47 dead, dozens feared missing as storm lashes Philippines

ASSOCIATED PRESS

Flash floods and landslides set off by torrential rains left at least 47 people dead, including in a hard-hit southern Philippine province, where as many as 60 villagers are feared missing and buried in a deluge of rainwater, mud, rocks and trees, officials said Saturday.

At least 42 people were swept away by rampaging floodwaters and drowned or were hit by debris-filled mudslides in three towns in Maguindanao province from Thursday night to early Friday, said Naguib Sinarimbo, the interior minister for a five-province Muslim autonomous region run by former separatist guerrillas.

Five other people died elsewhere from the onslaught of Tropical Storm Nalgae, which slammed into the eastern province of Camarines Sur early Saturday, the government’s disaster-response agency said.

But the worst storm impact so far was a mudslide laden with rainwater, rocks and trees that buried dozens of houses with as many as 60 people in the tribal village of Kusiong in Maguindanao’s Datu Odin Sinsuat town, Sinarimbo told The Associated Press by telephone, citing accounts from Kusiong villagers, who survived the flash flood and mudslide.

Eleven bodies, mostly of children, were dug up Friday by rescuers using spades in Kusiong, he said.

“That community will be our ground zero today,” Sinarimbo said, adding that heavy equipment and more rescue workers including army, police and volunteers have been deployed to intensify the search and rescue work.

The coastal village, which lies at the foot of a mountain, is accessible by road, allowing more rescuers to be deployed Saturday to deal with one of the worst weather-related disasters to hit the country’s south in decades, he said.

Citing reports from mayors, governors and disaster-response officials, Sinarimbo said 27 died mostly by drowning and landslides in Datu Odin Sinsuat town, 10 in Datu Blah Sinsuat town and five in Upi town, all in Maguindanao.

A death toll of 67 in Maguindanao on Friday night was recalled by authorities after discovering some double counting of casualties.

Army officials also reported at least 42 storm deaths in Maguindanao and said in a statement Friday night that their forces were “continuing to rescue those trapped in the flood in collaboration with local disaster teams” and take the displaced in army trucks to evacuation camps.

The unusually heavy rains flooded several towns in Maguindanao and outlying provinces in a mountainous region with marshy plains.

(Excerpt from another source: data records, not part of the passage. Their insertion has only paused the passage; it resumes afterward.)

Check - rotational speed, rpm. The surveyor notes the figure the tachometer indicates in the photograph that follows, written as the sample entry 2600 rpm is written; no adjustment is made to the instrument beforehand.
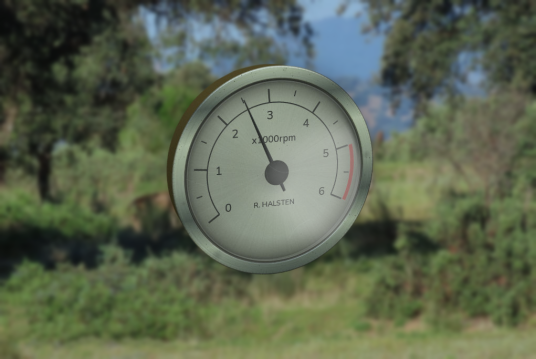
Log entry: 2500 rpm
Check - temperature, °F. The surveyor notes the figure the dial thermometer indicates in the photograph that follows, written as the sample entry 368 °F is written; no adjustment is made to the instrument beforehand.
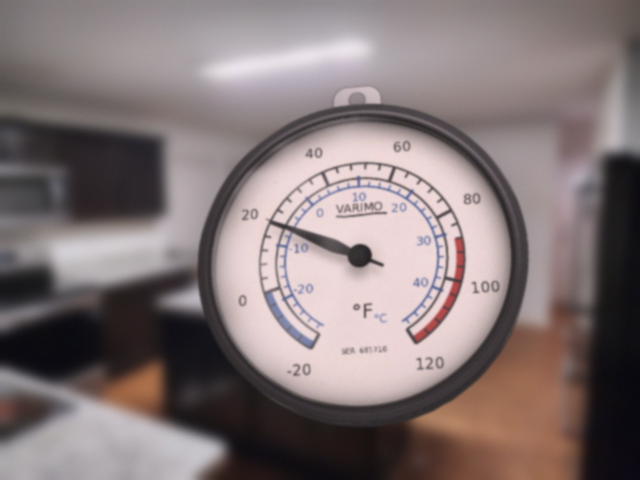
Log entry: 20 °F
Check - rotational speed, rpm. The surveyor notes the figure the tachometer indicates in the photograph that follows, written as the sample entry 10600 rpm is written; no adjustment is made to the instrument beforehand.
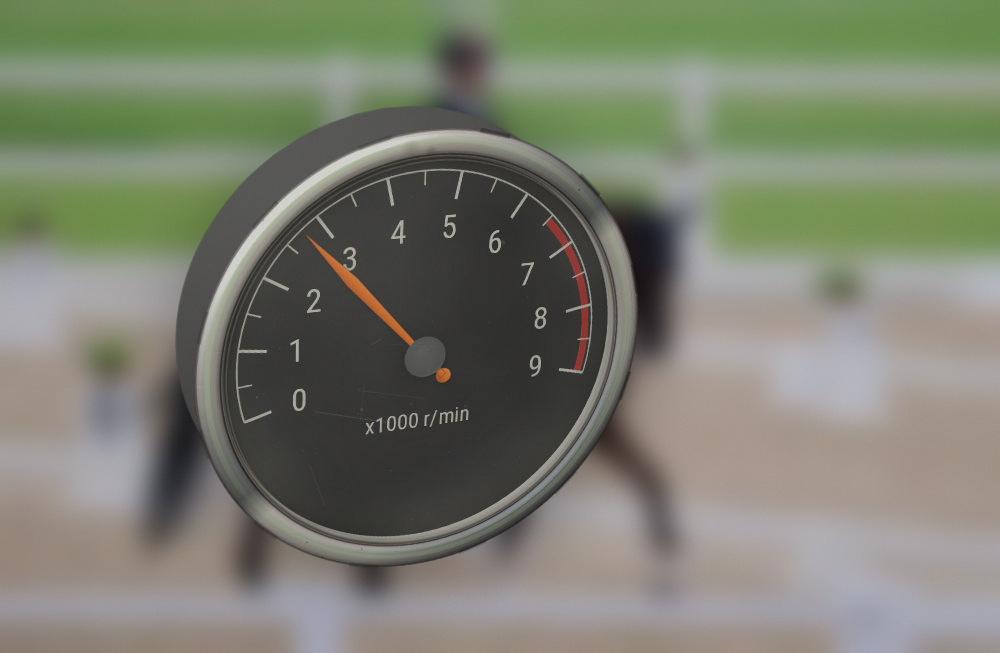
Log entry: 2750 rpm
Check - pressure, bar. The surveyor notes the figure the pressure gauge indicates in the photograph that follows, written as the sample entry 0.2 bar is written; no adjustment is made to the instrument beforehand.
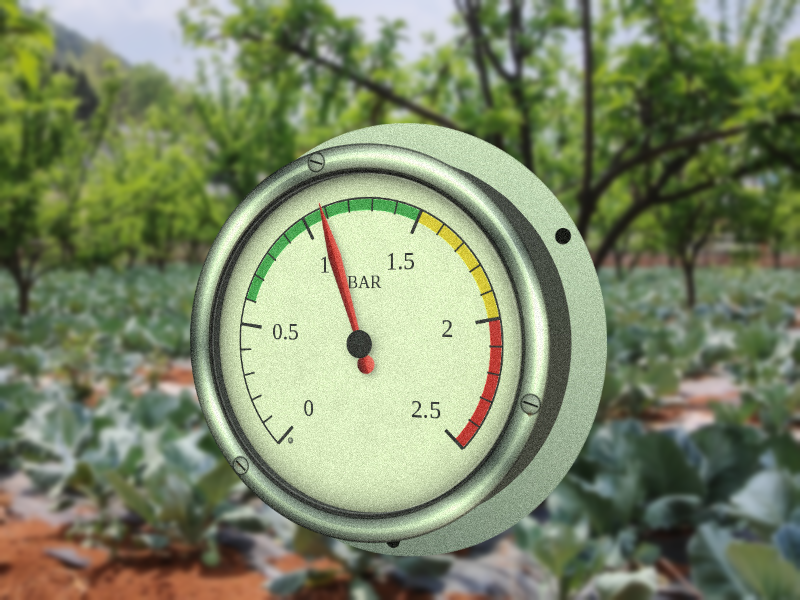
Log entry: 1.1 bar
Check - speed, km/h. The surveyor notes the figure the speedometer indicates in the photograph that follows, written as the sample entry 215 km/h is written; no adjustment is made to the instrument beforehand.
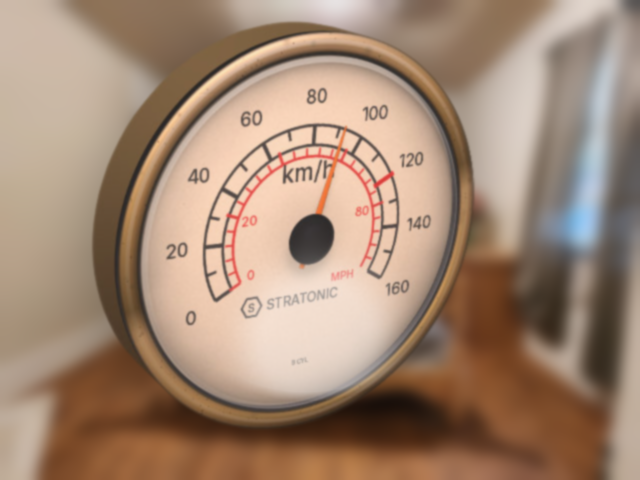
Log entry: 90 km/h
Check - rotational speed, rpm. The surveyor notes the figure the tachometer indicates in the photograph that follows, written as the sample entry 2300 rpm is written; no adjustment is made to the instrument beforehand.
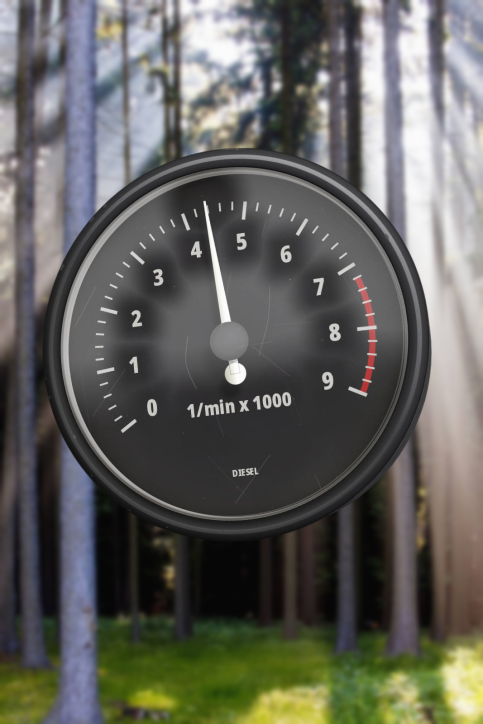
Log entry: 4400 rpm
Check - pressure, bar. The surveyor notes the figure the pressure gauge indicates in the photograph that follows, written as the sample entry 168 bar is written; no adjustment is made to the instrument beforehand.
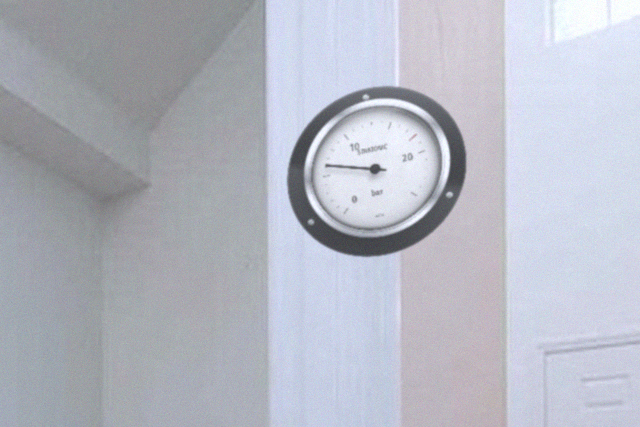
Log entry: 6 bar
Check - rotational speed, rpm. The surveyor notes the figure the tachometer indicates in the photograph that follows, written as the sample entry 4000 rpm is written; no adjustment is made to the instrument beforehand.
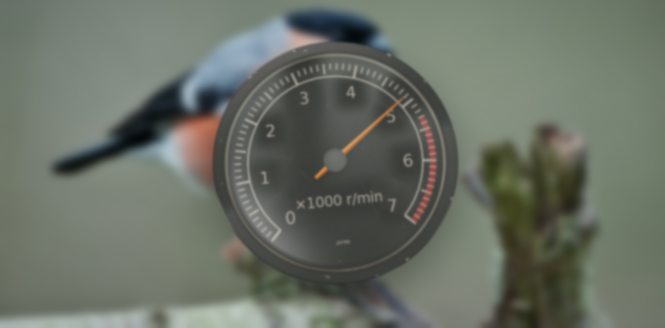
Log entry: 4900 rpm
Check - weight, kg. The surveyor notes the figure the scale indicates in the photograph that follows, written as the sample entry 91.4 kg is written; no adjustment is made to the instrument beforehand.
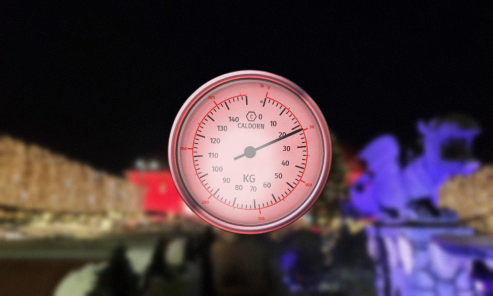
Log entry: 22 kg
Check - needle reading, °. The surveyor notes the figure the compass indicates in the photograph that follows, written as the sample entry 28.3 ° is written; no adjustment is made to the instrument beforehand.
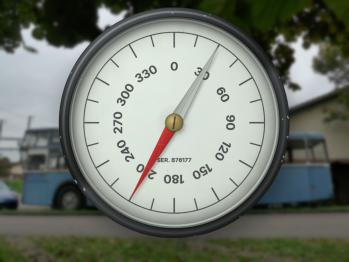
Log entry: 210 °
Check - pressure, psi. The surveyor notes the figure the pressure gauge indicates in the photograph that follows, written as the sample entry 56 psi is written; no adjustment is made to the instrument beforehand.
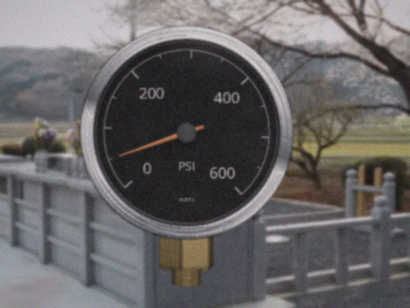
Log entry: 50 psi
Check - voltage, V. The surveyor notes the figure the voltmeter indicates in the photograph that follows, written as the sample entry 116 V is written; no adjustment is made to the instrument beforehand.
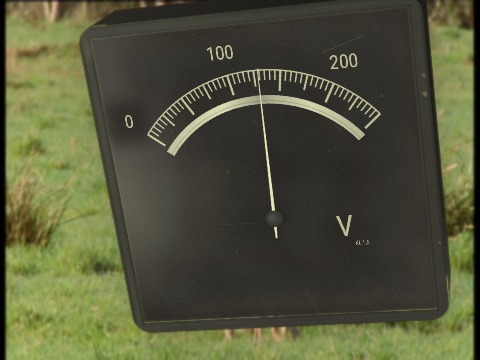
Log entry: 130 V
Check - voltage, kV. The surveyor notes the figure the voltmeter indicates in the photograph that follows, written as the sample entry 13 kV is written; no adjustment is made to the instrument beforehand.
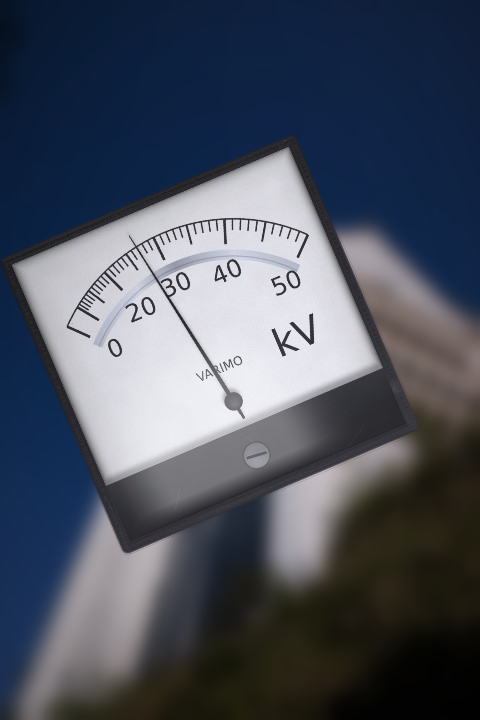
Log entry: 27 kV
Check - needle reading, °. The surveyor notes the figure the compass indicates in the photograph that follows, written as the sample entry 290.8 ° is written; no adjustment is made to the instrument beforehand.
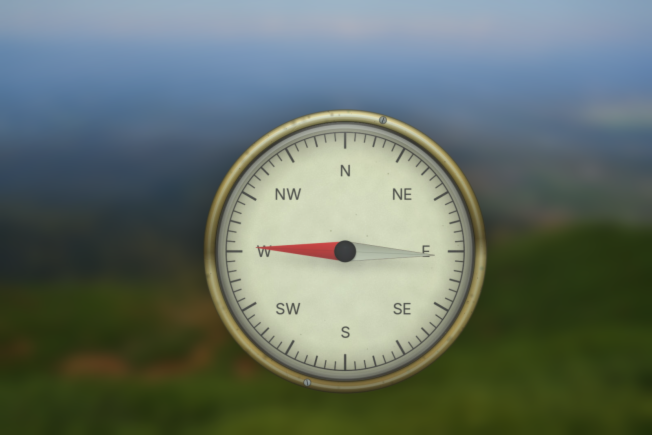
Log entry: 272.5 °
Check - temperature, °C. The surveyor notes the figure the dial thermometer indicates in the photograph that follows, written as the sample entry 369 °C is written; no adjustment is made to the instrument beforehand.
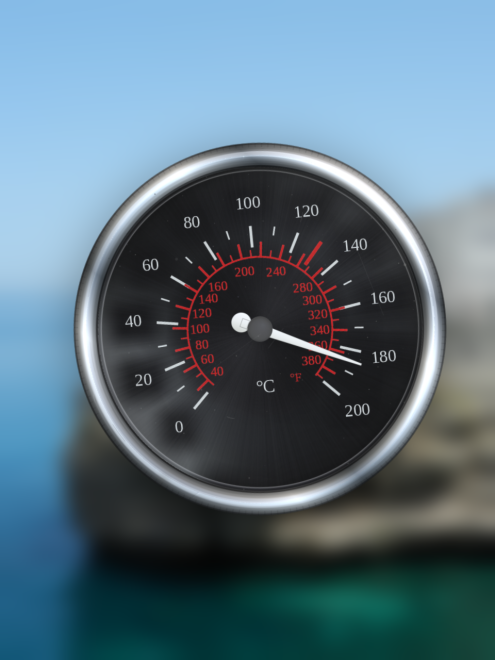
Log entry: 185 °C
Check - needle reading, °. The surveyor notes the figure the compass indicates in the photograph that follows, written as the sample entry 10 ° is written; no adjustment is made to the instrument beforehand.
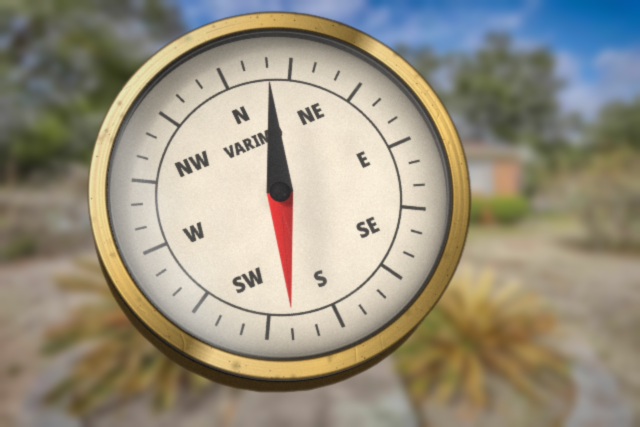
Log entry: 200 °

Floodwaters rapidly rose in many low-lying villages, forcing some residents to climb onto their roofs, where they were rescued by army troops, police and volunteers, Sinarimbo said.

The coast guard issued pictures of its rescuers, wading in chest-high floodwaters to rescue the elderly and children in Maguindanao. Many of the swamped areas had not been flooded for years, including Cotabato city where Sinarimbo said his house was inundated.

The stormy weather in a large swath of the country prompted the coast guard to prohibit sea travel in dangerously rough seas as millions of Filipinos planned to travel over a long weekend to visit the tombs of relatives and for family reunions on All Saints’ Day in the largely Roman Catholic nation. Several domestic flights have also been cancelled, stranding thousands of passengers.

The wide rain bands of Nalgae, the 16th storm to hit the Philippine archipelago this year, enabled it to dump rainfall in the country’s south although the storm was blowing farther north, government forecaster Sam Duran said.

Dozens of provinces and cities were under storm alerts including the capital, Manila, which could be hit directly by the storm later Saturday, Vicente Manalo, who heads the government’s weather agency, told the AP.

More than 7,000 people were protectively evacuated away from the path of the storm, which was not expected to strengthen into a typhoon as it approached land, government forecasters and other officials said.

About 20 typhoons and storms batter the Philippine archipelago each year. It is located on the Pacific “Ring of Fire,” a region along most of the Pacific Ocean rim where many volcanic eruptions and earthquakes occur, making the nation one of the world’s most disaster-prone.